→ **Required actions**
a - In the passage on socialism, what does a socialist majority in Parliament need in order to uphold its decisions?
b - From the passage on socialism, transcribe the part that opens with the words containing "The winning of" and closes with "violence against it.".
c - Go on with the passage on socialism, picking up after its final sentence.

→ **Source passage**
+ + + +

Socialism will not be won by moving speeches and convincing writings, nor will it come if we were to elevate the day-to-day struggles to the exclusion of the fight to win the minds of the working class. We do suggest that the outlook which sees these struggles as ends in themselves, will also prove lacking. Our approach must be a synthesis of ideas and action. A socialist party is needed to give the working people an understanding of the nature of the capitalist system in which they live. Socialist understanding does not arise by itself from the immediate struggles, however hard or successful they may be. The working class does not develop a political, socialist consciousness spontaneously, out of separate or even out of a series of struggles or campaigns. The impact of a recession upon workers does not immediately and automatically turn into class-consciousness, but only through long drawn out theoretical education, propaganda and agitation. Without these, sections of the working class can very easily develop a fascist consciousness instead of a socialist one in a crisis. Everyone who has participated in a strike knows that the strikers, however militant, do not automatically become socialists as a result of their struggles. Socialist theory enables the Socialist Party to present the interests of the whole of the working class and not of any one section of it at the expense of others. This means that the Socialist Party helps the working class to fight against narrow sectional advantage and to fight for the unity of the working class.  We have no ready-made solutions to this problem which events have forced upon us. We claim only that the problem must be faced: and there must be discussion. The result of this discussion, we hope, will be to liberate great political energies based on socialist principles. As in the case of the New Model Army during the English Civil War against the monarchists, those soldiers, “know what they fight for, and love what they know.”

The State is an instrument of power in the hands of the big industrialists, bankers and landlords, who by this token are the ruling class. The State is there to effect the exploitation and oppression of the workers. There is war. It is class war. It is waged by the representatives of one class, the oppressors, against the mass of another class, the oppressed. In this war, the State is always and invariably on the side of the oppressors. Some of its representatives may try to achieve the ends of capital by cajoling and wheedling. But they always keep the big stick ready. The State — that is the big stick of the owners of wealth, the big stick of the big corporations. This is the only realistic view of the State. Everyone who tries to persuade you that the State is your friend, your defender, that the State is impartial and only “regulatory,” is misleading.

The winning of a majority in Parliament, supreme organ of state power, is one of the essential steps. A primary task of the socialist government would be to deprive capitalists of economic and political power. When a socialist majority in Parliament is won it will need the support of the mass movement outside Parliament to uphold the decisions. The working class and popular movement will need to be ready to use its organised strength to prevent or defeat attempts at violence against it.

Suppose you reject the case for socialism and decline to organise for its establishment. Will the world stay just the same, will it move forward, or will it go backwards? It is most important to understand what will happen to capitalist society if it is not replaced by socialism.  In every country, the crises of capitalism makes life harder for people to endure. Silent obedience is made a “patriotic” duty. Today under the austerity policies being imposed, the unemployed, “maintained” by the government and are at the government’s mercy. They are ordered to take any job, regardless of wages of working conditions, which it instructs them to take. Although this may make the chains of wage-slavery heavier and harder to bear, it does not lead to our extinction as a species. Capitalism’s effects on the environment, however, does that very thing. Socialism will also conserve the natural resources of the country which are now being ruthlessly wasted in the mad capitalist race for profits.

+ + + +

→ **Listed entries**

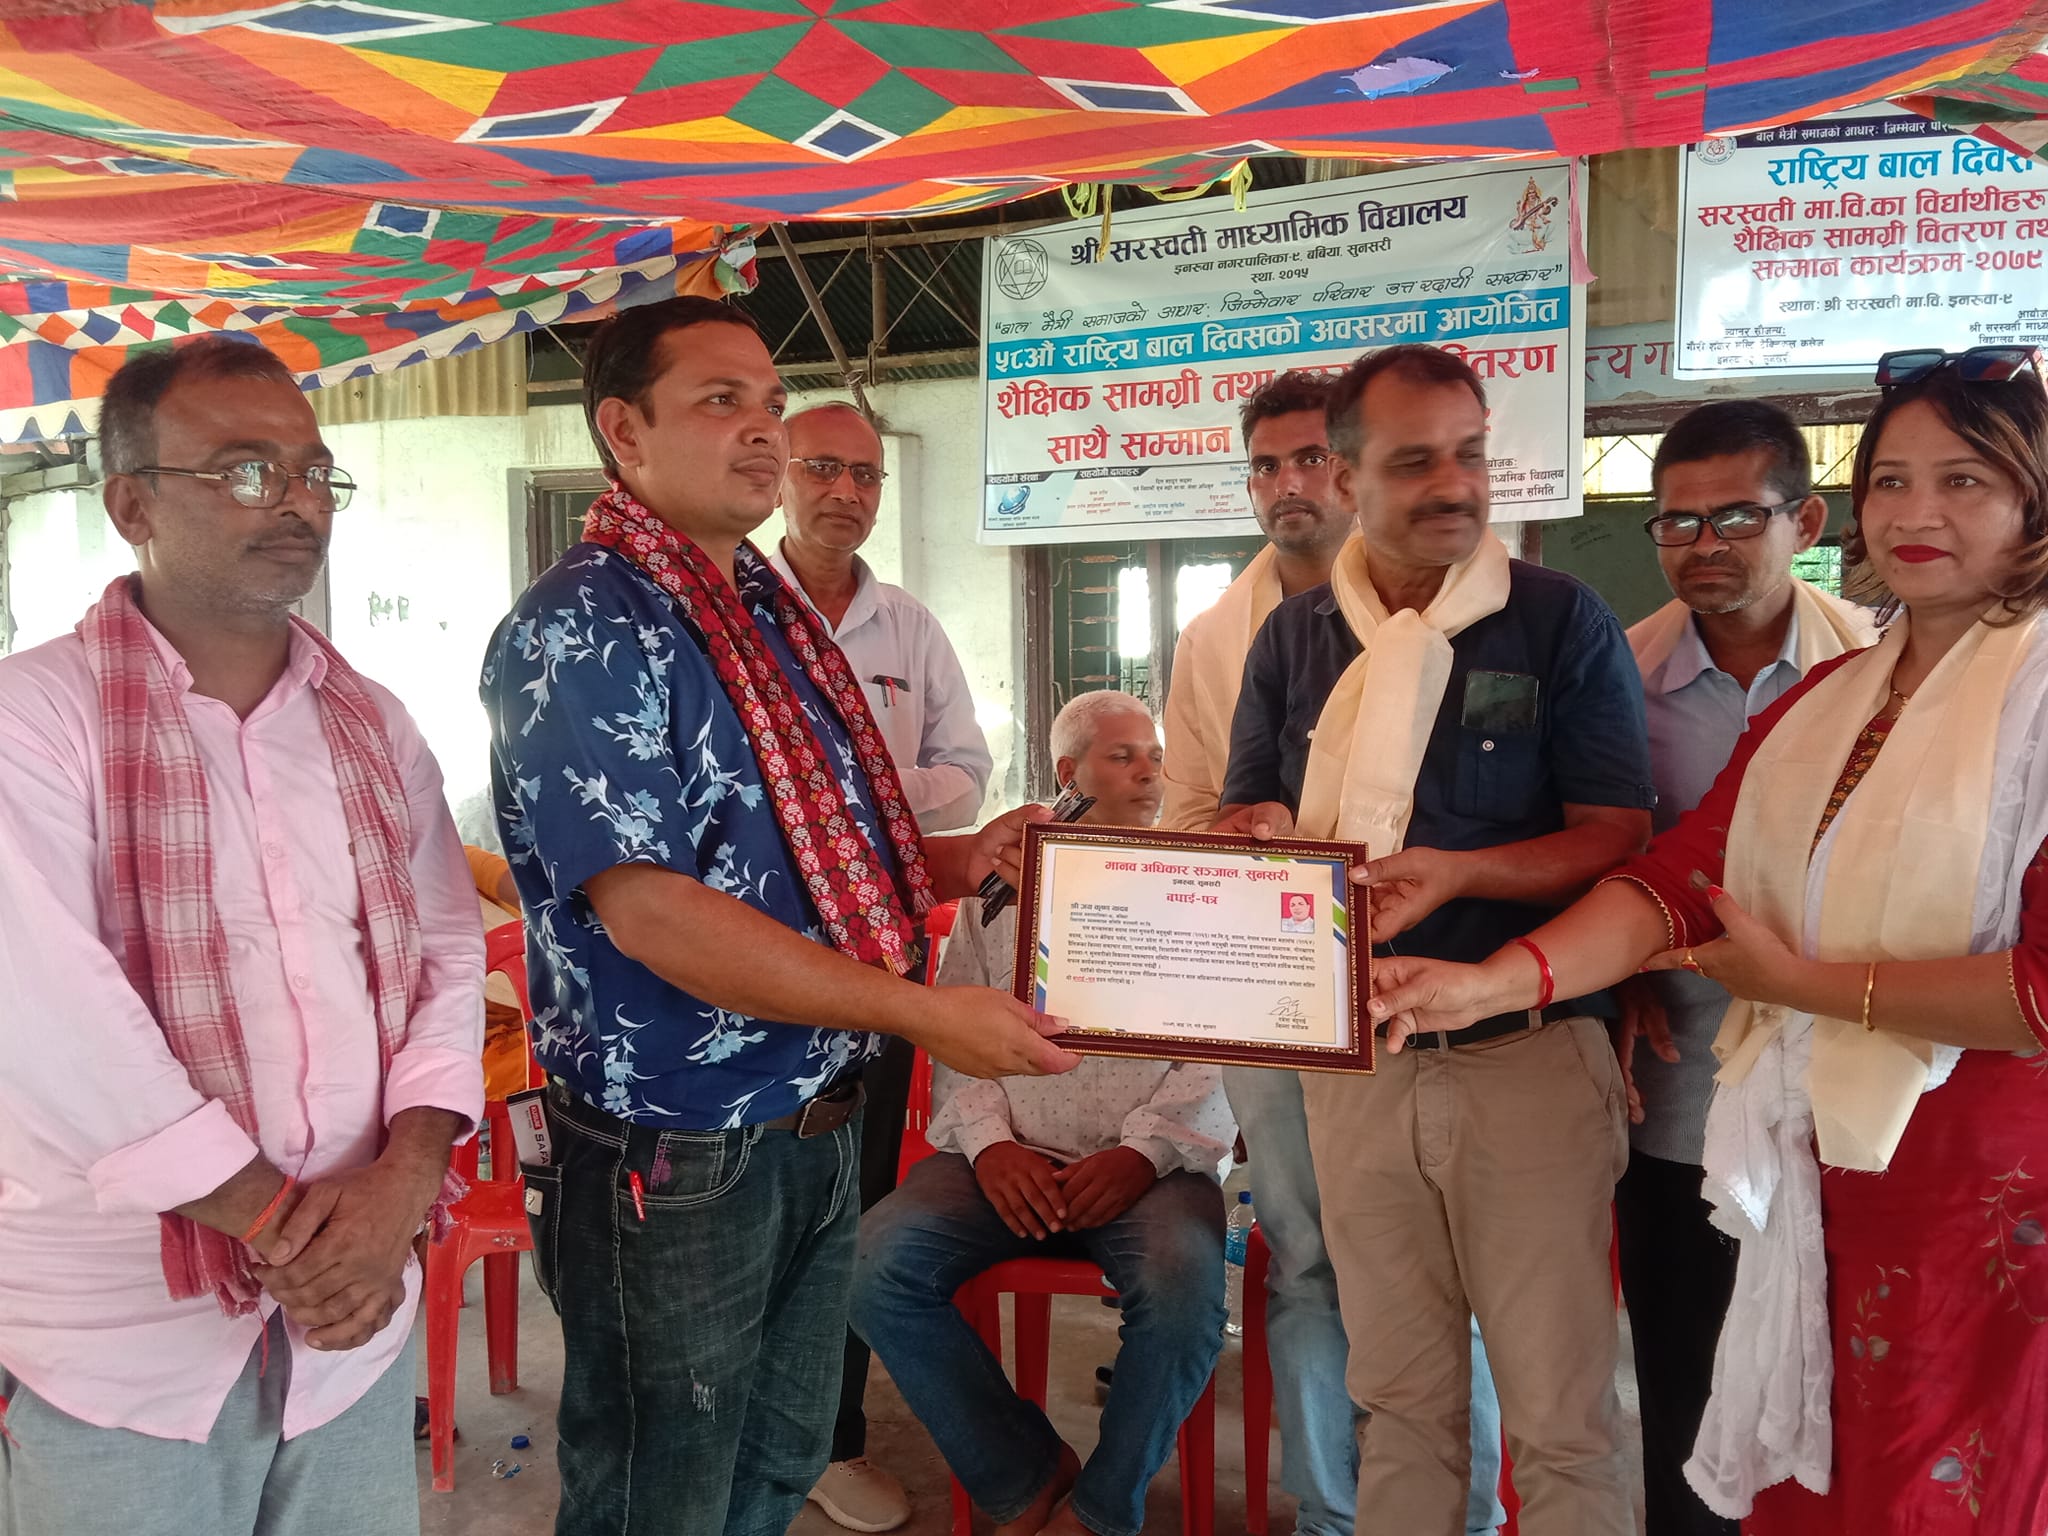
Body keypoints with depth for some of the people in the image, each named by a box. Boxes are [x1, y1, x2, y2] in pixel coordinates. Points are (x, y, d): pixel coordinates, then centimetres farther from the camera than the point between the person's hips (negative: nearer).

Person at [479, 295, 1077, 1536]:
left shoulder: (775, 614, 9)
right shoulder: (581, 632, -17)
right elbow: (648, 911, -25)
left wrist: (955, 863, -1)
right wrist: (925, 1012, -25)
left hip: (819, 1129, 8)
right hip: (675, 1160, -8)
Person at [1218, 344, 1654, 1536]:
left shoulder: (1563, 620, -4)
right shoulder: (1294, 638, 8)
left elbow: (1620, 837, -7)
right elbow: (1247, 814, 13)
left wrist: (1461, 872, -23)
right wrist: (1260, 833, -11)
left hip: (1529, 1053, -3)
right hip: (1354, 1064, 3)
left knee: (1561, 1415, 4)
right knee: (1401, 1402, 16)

+ + + +

→ **Answers in order**
a - It needs the support of the mass movement outside Parliament.

b -
The winning of a majority in Parliament, supreme organ of state power, is one of the essential steps. A primary task of the socialist government would be to deprive capitalists of economic and political power. When a socialist majority in Parliament is won it will need the support of the mass movement outside Parliament to uphold the decisions. The working class and popular movement will need to be ready to use its organised strength to prevent or defeat attempts at violence against it.

c -
We live in a world of enormous economic and social contrasts. Although the potential exists to create wealth unimagined by previous generations and distribute them around the world billions in the developing countries have no safe water supply, lack sanitation and millions suffer from chronic malnutrition. Capitalism is unable to tackle the problems of the world because it is a system based on private ownership and individual greed. Socialism remains the only alternative and this conclusion is not a case of wishful thinking.

The capitalist class own most of industry, land, commerce, the banks and the mass media. The overwhelming majority of people can live only by selling their labour power to a capitalist employer, or to the state. Under capitalism, the price of commodities that workers produce reflects the average labour time taken to produce them, including their inputs (raw materials, power, wear and tear of machinery etc.) But the revenue that capitalists receive from the sale of those commodities is more than enough to pay the wages bill, other production costs, taxes and renewed investment. The balance—capitalist profit—goes mostly in dividends to shareholder capitalists, in rent to landowning capitalists and in interest payments to money-lending capitalists. Where does this capitalist profit come from? It is the value created by the company workforce, over and above the value of their wages. Workers, for example, create almost twice the value of their wages. The portion they do not receive back in wages or social benefits is the ‘surplus value’ kept by their employers. Here is the source of capitalist profit, and in this way workers are exploited under capitalism.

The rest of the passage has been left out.